## SOURCE DATA:
= Beginning of Section =

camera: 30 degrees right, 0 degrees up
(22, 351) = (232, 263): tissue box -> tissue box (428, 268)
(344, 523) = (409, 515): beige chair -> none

= End of Section =

## WORK ORDER:
The whole listing above should be copied out exactly.

## TASK RESPONSE:
camera: 30 degrees right, 0 degrees up
(22, 351) = (232, 263): tissue box -> tissue box (428, 268)
(344, 523) = (409, 515): beige chair -> none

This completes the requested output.